You should ask your customers to send you a review or a testimonial on what they bought so that you can use their quotation as italicized text in the product description or as a screenshot on the product page to help convince others.
7. Human faces
Showing products by themselves is good (especially with many pictures and angles), but we’re all psychologically wired to emotionally connect with each other.
An example of human faces to help a buyer “connect” (courtesy of BuddhaPowerStore.com)
According to VWO (Visual Website Optimizer)’s article and research therein, human images increase conversion rates and, for first impressions, increase trust in the site by a significant margin.
Putting a human face on your site can increase sales numbers, provided it's appropriate (e.g., showing someone using a product, showing your face as the maker/creator of something, etc.).
An example of how several elements create urgency (courtesy of TouchOfModern.com)
Every person needs something, but they also need to be urged to have sufficient motivation to take action. That’s the part of psychology that you can influence.
People are naturally averse to losing (“fear of missing out” or FOMO), and the knowledge of that can make them act.

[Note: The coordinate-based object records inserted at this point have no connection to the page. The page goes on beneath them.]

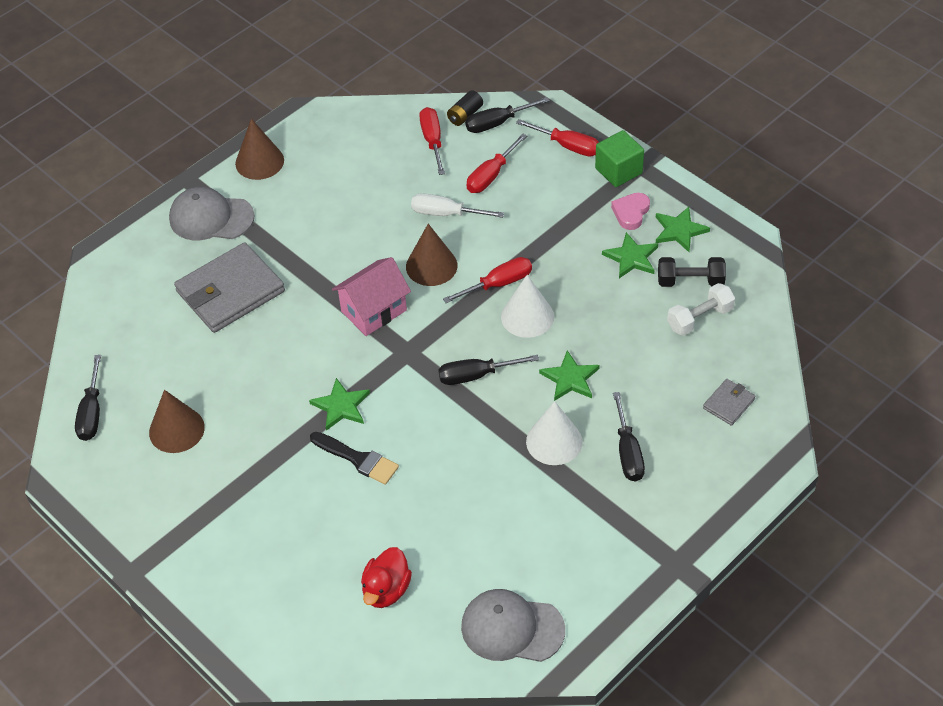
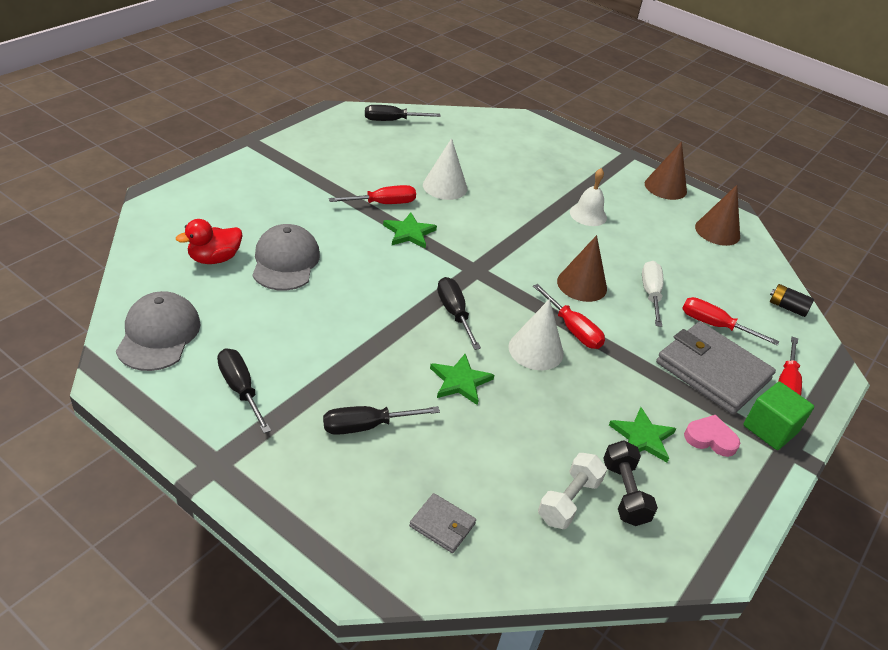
camera: 75 degrees right, 10 degrees down
brown cone [149,390,205,453] -> brown cone moved to [695,185,740,246]
grey cap [169,187,255,240] -> grey cap moved to [252,224,320,291]
grey wallet [174,242,285,333] -> grey wallet moved to [656,322,776,414]
black brush [310,432,399,485] -> none
pink house [332,257,411,336] -> none
red duck [361,547,412,608] -> red duck turned 45 degrees counterclockwise [176,219,242,264]
red screwdriver [419,107,445,175] -> red screwdriver moved to [329,185,416,204]
black screwdriver [465,97,550,133] -> black screwdriver moved to [217,348,271,433]
white cone [526,401,583,465] -> white cone moved to [423,138,467,200]
green star [656,207,710,252] -> none
white dumbbell [667,283,735,336] -> white dumbbell turned 75 degrees clockwise [538,453,607,529]
none -> white bell [570,168,607,226]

That’s where you can take advantage of this: create the urgency and potential loss that they’ll experience by using words of scarcity (“only X left”), calls to action (“I want one!” or “Get it now!”), timers (“order before X PM to have it ship today”), and offerings of limited gifts with their order.
When creating a need for your products, be clear about what your potential buyer should do to alleviate this urgency—just remember to be genuine about it.
While getting conversion rates up can be challenging, it doesn’t have to be if you know how people think. Because sales are more about psychology and less about art.
Also, most of these tips work because people are emotional, not rational. If people were perfectly rational, they would consider only the features and benefits of your product alone, and aesthetics and design (e.g., not using photos of humans holding your product) would have no bearing on their decision to buy.
So, now that you know this, give these eight tips a shot to see how much they help you increase your sales!